Ron Green Jr., a Bangor firefighter and 4th District vice president for the Professional Fire Fighters of Maine, said right now people who find themselves in that situation face a difficult choice.
“Do I go to fight the workers’ compensation program to get the benefit, or do I fight to save my life?” Green said after the vote. He and other firefighters have made frequent trips to Augusta to lobby lawmakers in support of the measure.
Lawmakers on the Legislature’s Labor Committee made several significant changes to the bill to address concerns about its scope.
For instance, to be eligible a person must have been an active firefighter for at least five years and regularly responded to calls during that time. The committee also capped the eligibility age at 70 and said the person must have been active with a fire department within the last 10 years.
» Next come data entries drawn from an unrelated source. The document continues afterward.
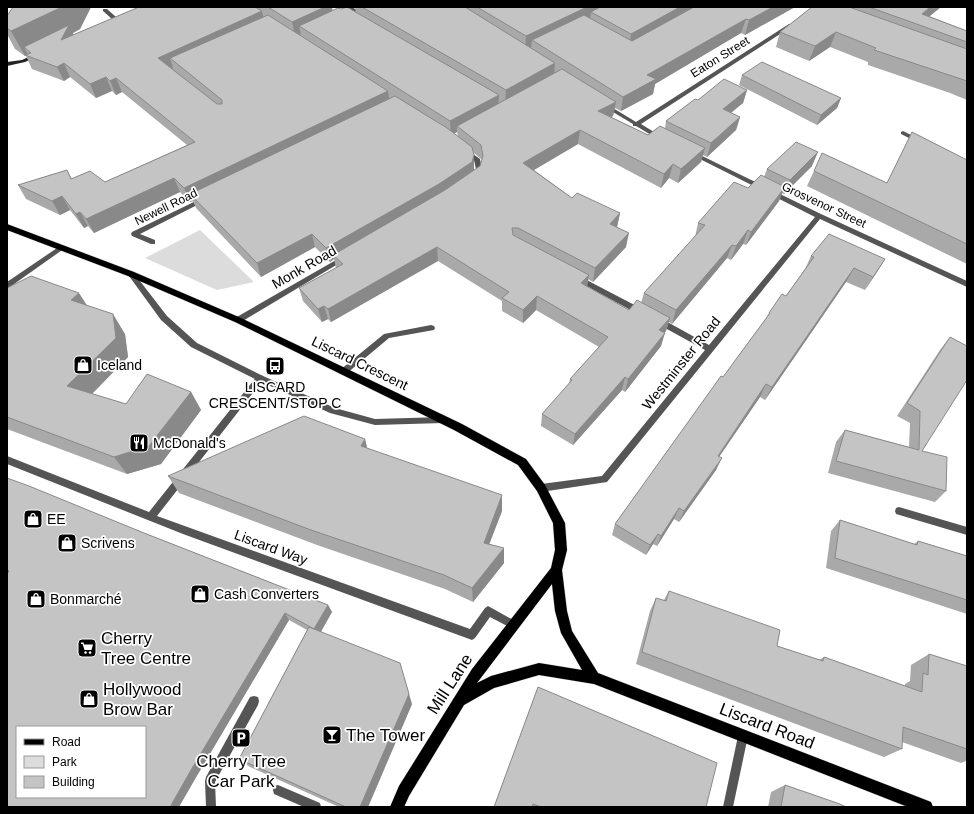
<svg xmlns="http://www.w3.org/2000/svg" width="974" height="814" font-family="Helvetica,sans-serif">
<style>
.green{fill:#dcdcdc}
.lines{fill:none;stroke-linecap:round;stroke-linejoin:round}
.primary-casing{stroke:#dbdbdb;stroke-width:1}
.lane{fill:#555;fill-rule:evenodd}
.street{fill:#555;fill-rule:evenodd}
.secondary{fill:#222;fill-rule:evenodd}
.primary{fill:#000;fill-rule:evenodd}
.wall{fill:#a9a9a9;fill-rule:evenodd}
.shaded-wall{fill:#898989}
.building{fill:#c4c4c4;stroke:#898989;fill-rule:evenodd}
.labels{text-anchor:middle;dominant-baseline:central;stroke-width:3.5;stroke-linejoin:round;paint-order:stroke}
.far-street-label{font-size:12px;fill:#000;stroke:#fff}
.street-label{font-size:14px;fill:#000;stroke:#fff}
.poi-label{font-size:14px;fill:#000;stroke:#fff;text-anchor:start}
.near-poi-label{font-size:17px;fill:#000;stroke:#fff;text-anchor:start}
.near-street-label{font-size:17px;fill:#000;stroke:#fff}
</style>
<rect width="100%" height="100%" fill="#fff"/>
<path class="green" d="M200,230l54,52 -37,8 -72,-32z"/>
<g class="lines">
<g class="primary-casing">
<path id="primary" d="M7,224l127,48 107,46 221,106 64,35 19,26 20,38 2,27 -5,20 5,41 5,20 26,42 328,127 5,2 2,5h-25l-314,-123 -55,-9 -45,13 -30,17 -55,91 -5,11h-14l9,-21 73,-117 79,-101 4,-18 -2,-27 -16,-32 -19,-26 -64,-35 -219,-108 -107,-46 -121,-46zM552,584l3,27 6,22 21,37 -43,-7 -48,13 -14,7z"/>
</g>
<path class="lane" d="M346,7h6l6,4 -5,1z
M103,9h4l9,8v2h-4l-9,-8z
M60,246h4l1,2 -58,41v-7z
M131,271l2,1 34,44 30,27 66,33 72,32 40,11 68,-2 3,1 1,2 -1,2 -3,1 -68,2 -45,-12 -73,-33 -66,-33 -30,-27 -32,-44 -2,-2z
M431,325l3,1 1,2 -1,2 -45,8 -43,36h-6l-1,-2 1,-2 44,-36z
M254,696l4,1 1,4 -1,4 -43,77 1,25h-10l-1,-26 1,-4 44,-80z
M278,785l42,18 1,4h-17l-30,-13 -1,-4 1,-4z"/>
<path class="street" d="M789,24l5,1 -153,99 21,13v2h-4l-22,-13h-3v-2l-30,-18 5,-1 28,17z
M903,131l18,9 1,1 -3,2 -18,-9v-2z
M466,149l14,10 2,10 -3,9 -2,1 -3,-2 2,-8 -2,-9 -10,-8 -1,-1z
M694,152l127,62 146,67v6l-147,-68 -213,263 -66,10 -3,-1 -1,-3 1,-3 3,-1 61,-8 103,-126 -49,-27 -1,-2 1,-2h6l47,26 106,-128 -123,-62v-2z
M202,198h2l3,2 -67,34 15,6v4h-4l-19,-8 -1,-2 1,-2z
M343,256h2l3,2 -107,64h-6l-1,-2 1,-2z
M579,276l65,34 1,2 -1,2h-6l-61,-33 -2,-2z
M260,375l3,1 1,2 -1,2 -106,136 313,113 15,-21 3,-2 29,16 2,3 -2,3 -3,2 -3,-2 -21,-11 -15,21 -3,2 -289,-106 -176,-70v-8l142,56 108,-136z
M899,507l68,20v8l-71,-21 -1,-3 1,-3z
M743,731l4,1 1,4 -15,71h-10l15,-71 1,-4z"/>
<path class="secondary" d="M35,54l5,1 -15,7 -18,4v-4l15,-2z"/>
<use href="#primary" class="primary"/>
</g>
<path class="wall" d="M13,7h78l-11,22 -7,4v2l66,-28h193v3l9,-1 15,3 -1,-5h440l-50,28 -4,-2 -86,51 -2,10 -32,17 -6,-3 -2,8 -2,1 37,18 17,-7 1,-7 32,-21 49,-10 -4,13 -12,10 9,4 -4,13 -29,27 -4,-2 -2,7 -23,21 -9,-5 -8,10 -83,-44 -44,26 38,28 48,15 -3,14 9,20 -33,35 -5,-3 -1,7 42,24 12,-7 3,-10 51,-56 3,-14 66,-46 3,-8 45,-3 -28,28 -2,-1 -3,8 -33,44 -3,-1 -12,16 -4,-2 -55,66 -3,-2 -3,9 -2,2 -3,13 -36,46 -3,-2 -49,55 -32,-19 1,-12 27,-30 1,-5 29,-32 -63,-37 -13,13 -21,-12v-10l-64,-40 -107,61 -3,-3 -6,3 -19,-21 -4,-13 37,-20 -2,-9 -4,3 -15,-15 -54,30 -65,-69 -3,-7 -3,1 -10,-10 -86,41 -6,-7 -4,2 -14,-18 -10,5 -34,-16 -8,-14 49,-15 5,9 33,3 82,-37 -65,-53 -6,3 -4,-4 -16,7 -26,-21 -6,4 -32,-12 -6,-13h-1l-10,-7 -8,-15v-18zM457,132l1,4 -4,-3zM474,153l7,6 1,1 -2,6 -6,4z
M812,7h129l-12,9 38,15v69l-17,-7 -82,-28v-3l-38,-15 -21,14 -33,-14 4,-15z
M742,75l99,23 -4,10 -20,17 -78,-40z
M912,132l55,28v104l-160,-78 7,-15 73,12z
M811,256l74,3 -8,13 -12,18 -19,-8 -81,118 -5,-3 -41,60 -3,13 -37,52 -5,-3 -17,27 -4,-2 -7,11 -34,-20 3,-11 150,-204 4,-7 17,-17 19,-27z
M7,288l80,17 38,29 3,23 -36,37 34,10 65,-12 10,18 -40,54 -34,10 -120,-45z
M950,337l-28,114 24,40 -11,11 -107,-29 8,-31 9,-12 64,17 1,-24 -13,-7 43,-66z
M365,439l2,9 135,63 -13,33 15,4v15l-31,39 -28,-13 -128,-44 -138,-52 -11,-17z
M7,478l137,55 184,72 4,7 -11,20 91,72 -44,103h-29l-89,-40 -11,-8 68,-129 -18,-10 -91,154 -190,-202h-1z
M840,520l74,24 4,-3 49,15v58l-141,-46 5,-37z
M669,591l108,55 42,14 5,-3 81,29v-2l5,-3 1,-16 18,-11 38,12v95h-1l-5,2 -59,-21v7l-18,8 -248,-93 14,-53 6,-13 8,2z
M538,687l168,120h-212z
M785,785l61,22h-78l3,-15z"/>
<path class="shaded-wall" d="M62,7h29l-11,22 -7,4 2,6 -51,8 4,8h-3l1,1h-1l-14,-25z
M325,7h7l2,11 -35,8 2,8 -6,2 -3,-14z
M587,7h28l-24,5 -1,7 -58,21 -1,8 -6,3 1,-15z
M680,7h23l-74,42 2,-15z
M773,7h22l-50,28 4,-15z
M930,7h11l-22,18 3,-11z
M262,11l3,14 -95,33 3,10 -9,4 -6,-14z
M746,19l-5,14 -86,51 -2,10 -32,17 2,-14 24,-22z
M836,32l-6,15 -21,14 6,-15z
M64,63l6,14 -6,4 -7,-14z
M555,63l-1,15 -49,27 1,-15z
M106,77l6,14 -16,7 -6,-14z
M116,78l6,14 -6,3 -6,-14z
M747,90l-4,13 -24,19 4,-13z
M388,91l2,14 -200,89 3,7 -3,1 -6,-14z
M499,95l-1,14 -41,17v6l-6,3 -1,-14z
M841,98l-4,10 -20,17 4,-10z
M616,102l-3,14 -17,9 2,-14z
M740,117l-4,13 -29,27 4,-14z
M580,130l-2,14 -56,33 1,-14z
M705,148l-4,14 -23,21 3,-14z
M818,152l-6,14 -28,28 6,-14z
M474,155v14l-1,7 -140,79 1,4 -4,3 -4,-14z
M673,164l-4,14 -8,10 3,-14z
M174,178l6,14 -86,41 -8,-14z
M785,187l-6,14 -33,44 5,-13z
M62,196l8,14 -10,5 -8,-14z
M80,212l8,14 -4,2 -8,-14z
M620,213l-3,14 -10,11 3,-14z
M748,230l-5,14 -12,16 5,-14z
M629,233l-3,14 -33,35 2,-14z
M312,234l3,13 -54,30 -4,-14z
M732,245l-5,13 -55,66 4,-14z
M437,247l1,14 -107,61 -3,-13z
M885,259l-8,13 -12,18 8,-13z
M854,268l-8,14 -81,118 7,-13z
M589,275l-2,13 -6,-5z
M79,293l13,20 -21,-13z
M537,296l-1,14 -13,13v-13z
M324,306l4,13 -6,3 -4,-13z
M113,314l12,20 3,23 -47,48 -14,-19z
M670,318l-4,13 -10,12 3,-13z
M665,333l-4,13 -36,46 3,-13z
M625,377l-3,13 -49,55 2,-11z
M766,384l-6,13 -48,70 6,-11z
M191,392l10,18 -40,54 -34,10 -13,-17z
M365,439l4,17 -8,-10z
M722,458l-6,12 -37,52 5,-11z
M502,495v16l-18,47v-15z
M679,508l-5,11 -17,27 4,-10z
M658,534l-5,10 -7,11 4,-10z
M504,548v15l-31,39 -1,-14z
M328,605l4,7 -14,24 -4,-7z
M285,613l4,7 -91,154 -19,33h-9l21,-37z
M400,663l12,41 -44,103h-8z"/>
<path class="building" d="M13,7h49l-51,24 -4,-3v-12z
M139,7h116l7,4 -104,47 59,46h5v-4l-52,-42 98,-43 120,76 -204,97 -10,-10 -88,41 -6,-7 -4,2 -14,-18 -10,5 -34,-16 49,-15 4,9 19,-8 15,11 90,-40 -79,-64 -6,3 -4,-4 -16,7 -26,-21 -7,4 -32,-12 6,-2 -7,-6 45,-22 -8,15z
M268,7h57l-33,15z
M347,7l152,88 -49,26 -151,-95 39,-18 3,1z
M362,7h103l90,56 -49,27z
M477,7h110l-61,29z
M600,7h80l-49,27 -40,-22z
M694,7h79l-24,13 -3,-1 -99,56 9,4 -33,18 -91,-57 52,-25 48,26z
M812,7h37l118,42v32l-93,-31 2,-2 -40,-16 -21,14 -35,-14z
M869,7h61l-8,7 45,17v11z
M762,62l79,36 -20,17 -79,-40z
M562,69l54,33 -18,9 50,24 12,-9 45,22 -24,21 -8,-5 -9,10 -84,-44 -57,33 49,35 5,-5 43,20 -10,11 19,9 -34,35 -77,-40h-6l1,7 76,40 -8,8 48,27 8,-10 33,18 -11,12 6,3 -37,46 -3,-2 -50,57 -33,-20 30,-34 -2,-1 38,-42 -71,-41 -14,14 -21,-12 7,-6 -72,-45 -109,62 -4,-3 -6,3 -19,-21 44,-24 -10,-9 112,-65 35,-24 3,-10 -2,-11 -24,-19z
M724,79l23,11 -24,19 17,8 -29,26 -45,-22 29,-22 3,1z
M395,96l52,32 25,19 2,8 -2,7 -33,22 -113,64 -14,-14 -55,29 -67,-69z
M912,132l55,28v84l-153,-73 8,-18 65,30z
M796,142l22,10 -28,28 -23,-11z
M761,175l24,12 -34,45 -3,-2 -12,16 -4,-1 -56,65 -32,-17 61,-68 -7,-2 36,-41 14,6z
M829,234l56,25 -12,18 -19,-9 -82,119 -6,-3 -48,72 4,2 -38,53 -5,-3 -18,28 -3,-2 -8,11 -35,-21 106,-148 2,1 47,-64h-1l13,-19 4,2 28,-39 -3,-1z
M31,276l48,17 -8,7 42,14 3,24 -49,48 59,18 21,-30 44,18 -42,54 -35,11 -107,-40v-129z
M950,337l17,9v34l-45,71 25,6 -1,34 -110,-30 9,-31 74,20 1,-39 -13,-8z
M304,416l61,23 -4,7 141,49 -18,48 20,5 -32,40 -28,-13 -133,-45 -143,-54z
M7,478l22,8 115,47 184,72 -14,24 -29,-16 -94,157 -21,37h-163v-233l2,-3 -2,-2zM17,727h128v70h-128z
M840,520l77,25 1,-4 49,15v44l-132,-42z
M669,591l111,39 -3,16 46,15 1,-4 98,35 1,-19 5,2 1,-21 38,12v83l-64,-22 -1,22 -260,-97 14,-54 10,3z
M309,627l91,36 9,31 -49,113h-14l-107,-48z
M538,687l179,76 -11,44h-165l-8,-3 -1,3h-38z
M785,785l55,19 6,3h-65z"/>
<defs>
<g id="shop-square" transform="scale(1)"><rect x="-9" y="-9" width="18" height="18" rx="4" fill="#000" stroke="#fff"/><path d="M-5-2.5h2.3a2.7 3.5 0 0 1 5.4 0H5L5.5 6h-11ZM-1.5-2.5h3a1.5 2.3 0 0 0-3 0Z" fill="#fff"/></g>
<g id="bus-square" transform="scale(1)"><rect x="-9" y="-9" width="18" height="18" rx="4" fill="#000" stroke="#fff"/><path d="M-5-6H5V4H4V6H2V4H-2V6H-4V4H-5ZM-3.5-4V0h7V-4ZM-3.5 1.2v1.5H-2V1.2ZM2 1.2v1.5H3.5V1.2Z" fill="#fff"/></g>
<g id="restaurant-square" transform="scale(1)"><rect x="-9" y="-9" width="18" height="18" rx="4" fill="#000" stroke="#fff"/><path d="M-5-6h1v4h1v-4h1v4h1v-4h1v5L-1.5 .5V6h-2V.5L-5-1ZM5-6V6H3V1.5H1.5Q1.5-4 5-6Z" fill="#fff"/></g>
<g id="supermarket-square" transform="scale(1)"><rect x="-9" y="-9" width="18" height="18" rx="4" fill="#000" stroke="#fff"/><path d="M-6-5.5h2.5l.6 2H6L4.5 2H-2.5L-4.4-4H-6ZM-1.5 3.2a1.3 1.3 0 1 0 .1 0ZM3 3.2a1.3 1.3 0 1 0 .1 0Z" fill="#fff"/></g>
<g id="bar-square" transform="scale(1)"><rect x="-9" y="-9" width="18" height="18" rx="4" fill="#000" stroke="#fff"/><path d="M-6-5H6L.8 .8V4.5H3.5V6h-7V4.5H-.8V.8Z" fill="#fff"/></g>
<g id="parking-square" transform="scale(1)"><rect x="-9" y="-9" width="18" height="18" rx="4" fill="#000" stroke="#fff"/><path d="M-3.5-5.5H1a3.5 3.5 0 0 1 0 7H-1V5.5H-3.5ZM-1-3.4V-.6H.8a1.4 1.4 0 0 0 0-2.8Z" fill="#fff"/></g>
</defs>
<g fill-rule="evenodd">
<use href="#shop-square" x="83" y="365"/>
<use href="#bus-square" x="275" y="366"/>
<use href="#restaurant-square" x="139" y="443"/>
<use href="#shop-square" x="33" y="519"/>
<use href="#shop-square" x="67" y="543"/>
<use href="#shop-square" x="200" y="594"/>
<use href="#shop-square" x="36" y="599"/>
<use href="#supermarket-square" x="87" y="648"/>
<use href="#shop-square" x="89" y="699"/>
<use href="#bar-square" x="332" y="735"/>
<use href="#parking-square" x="241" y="738"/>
</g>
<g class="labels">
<g class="far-street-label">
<text transform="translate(720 57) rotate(-32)">Eaton Street</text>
<text transform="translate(824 205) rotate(25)">Grosvenor Street</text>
<text transform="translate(166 207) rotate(-26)">Newell Road</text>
</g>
<g class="street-label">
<text transform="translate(304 267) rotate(-30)">Monk Road</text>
<text transform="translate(360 363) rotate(26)">Liscard Crescent</text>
<text transform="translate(681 363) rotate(-51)">Westminster Road</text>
<text transform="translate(271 547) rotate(20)">Liscard Way</text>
</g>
<g class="poi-label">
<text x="97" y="365">Iceland</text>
<text x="275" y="387" text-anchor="middle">LISCARD<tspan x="275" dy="16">CRESCENT/STOP C</tspan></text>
<text x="153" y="443">McDonald's</text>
<text x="47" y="519">EE</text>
<text x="81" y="543">Scrivens</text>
<text x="214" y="594">Cash Converters</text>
<text x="50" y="599">Bonmarché</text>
</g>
<g class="near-poi-label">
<text x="101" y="638">Cherry<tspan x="101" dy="20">Tree Centre</tspan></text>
<text x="103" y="689">Hollywood<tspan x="103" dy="20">Brow Bar</tspan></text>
<text x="346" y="735">The Tower</text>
<text x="241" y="761" text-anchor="middle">Cherry Tree<tspan x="241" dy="20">Car Park</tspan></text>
</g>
<g class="near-street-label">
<text transform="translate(450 684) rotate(-57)">Mill Lane</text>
<text transform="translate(767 726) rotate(21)">Liscard Road</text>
</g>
</g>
<rect width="974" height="814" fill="none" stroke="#000000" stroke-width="16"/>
<rect x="16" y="726" width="130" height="72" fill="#ffffff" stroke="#999999"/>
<rect x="24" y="739" width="20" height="6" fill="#000000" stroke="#999999"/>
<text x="52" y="746" font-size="12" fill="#000000">Road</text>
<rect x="24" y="756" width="20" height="12" fill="#dcdcdc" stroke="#999999"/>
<text x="52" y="766" font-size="12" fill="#000000">Park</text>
<rect x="24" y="776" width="20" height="12" fill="#c4c4c4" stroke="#999999"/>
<text x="52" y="786" font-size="12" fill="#000000">Building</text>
</svg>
That particular type of cancer must not be prevalent in a person’s family to be eligible for workers’ compensation under the bill.
During spirited debate on the House floor, critics of the bill said they did not question the merit of the proposal. Instead, they suggested that expanding the eligibility for workers’ comp could result in huge expenditures for municipalities and therefore taxpayers.
“It’s certainly difficult to vote against this bill, but I say it is the responsible thing to do,” said Rep. Cynthia Dill, D-Cape Elizabeth.
Rep. Andre Cushing, R-Hampden, suggested that the bill was another potential unfunded mandate from the state that, when combined with pending cuts to state support to municipalities, will effectively force towns to increase property taxes.
But supporters said there is no documented evidence of large increases in workers’ comp expenses in the 29 other states that have adopted similar legislation. Maine and Connecticut are the only New England states that do not extend the benefits to firefighters with cancer.
Rep. Steven Butterfield II, D-Bangor, pointed out that states with large firefighter populations, such as California, have been offering the workers’ comp benefits for years without problems.
“I have voted against things in committee … that I believed in simply because we could not afford it, but this is absolutely not one of them,” said Butterfield.
The bill faces one more vote in the Senate, which already has approved the measure, before being sent to Gov. John Baldacci for consideration.